Crackling Coppa Roast with Fennel and Onions

Crackling Coppa Roast with Fennel and Onions

Some people may wonder if I’m bored at home all day. Nope! In case people are wondering what I’m up to, I’m busy with juggling selling Life and Health insurance for New York Life https://www.newyorklife.com/, promoting One Hope Wine https://www.onehopewine.com/myshop/debbie-toro, providing Leadership Trainings (as well as Life Coaching) with Forward Motion International https://fmillc.com/, and cooking delicious meals for Eddie. Then I have to find the time to jot it all down for others to read about.

I do have to say that I was unable to schedule a dinner party for this dish this time around, but I definitely will do so next time. This would make a great dish for a dinner party. The leftovers will be used for Winemaker’s Carnitas Tacos.

Curing the pork shoulder overnight under a blanket of salt, sugar, and spices makes for juicy, flavorful meat. The fennel cooks down into a rich jammy condiment that complements every bite.

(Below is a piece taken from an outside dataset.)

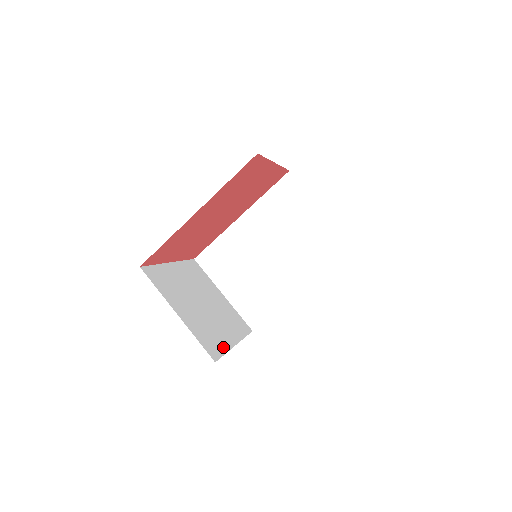
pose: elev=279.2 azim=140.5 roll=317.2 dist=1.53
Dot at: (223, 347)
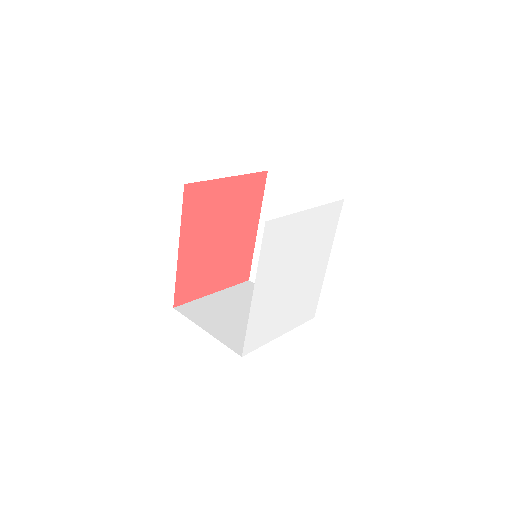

What you will need: 1 cup kosher salt; 1/2 cup packed light brown sugar; 1 Tbsp. fennel seeds, toasted and crushed; 1 Tbsp. crushed black peppercorns; 1 Tbsp. crushed red pepper flakes; 1 (8 to 10-lb.) bone-in pork shoulder (Boston Butt) with a thick fat ca0; 6 cups sliced yellow onion; 7 cups sliced fennel.

What to do:

  1. Stir together salt, sugar, fennel, black peppercorns, and red pepper in a medium bowl until blended. Using a sharp knife, deeply score fat cap of port in a 3/4 in diamond pattern, cutting through the fat, but not into the meat. Rub pork with salt mixture, avoiding rubbing mixture into scored fat. Place pork on a rimmed baking sheet, scored side up. Loosely cover with plastic wrap and chill 24 hours.
  2. Preheat oven to 300 degrees F. Line a roasting pan with aluminum foil. Remove pork from refrigerator, and let stand 30 minutes. Drain any juices from bottom of baking sheet, and pat pork dry. Brush off any excess salt mixture with paper towel. Place pork, fat side up, in a prepared roasting pan. Roast pork, uncovered, in a preheated oven 7 hours and 30 minutes. Scatter onions and fennel around pork, and using tongs, toss in pork drippings. Continue to roast until a paring knife slides through the meat and vegetables are very tender, about 1 hour and 30 minutes. Let pork rest 15 minutes before pulling apart with tongs or 2 forks.

Wine Pairing: One Hope Pinot Noir

Intense and integrated with black and red berries and a touch of cinnamon. This wine is true to the varietal with silky and fine grain tannins amusing to the palate.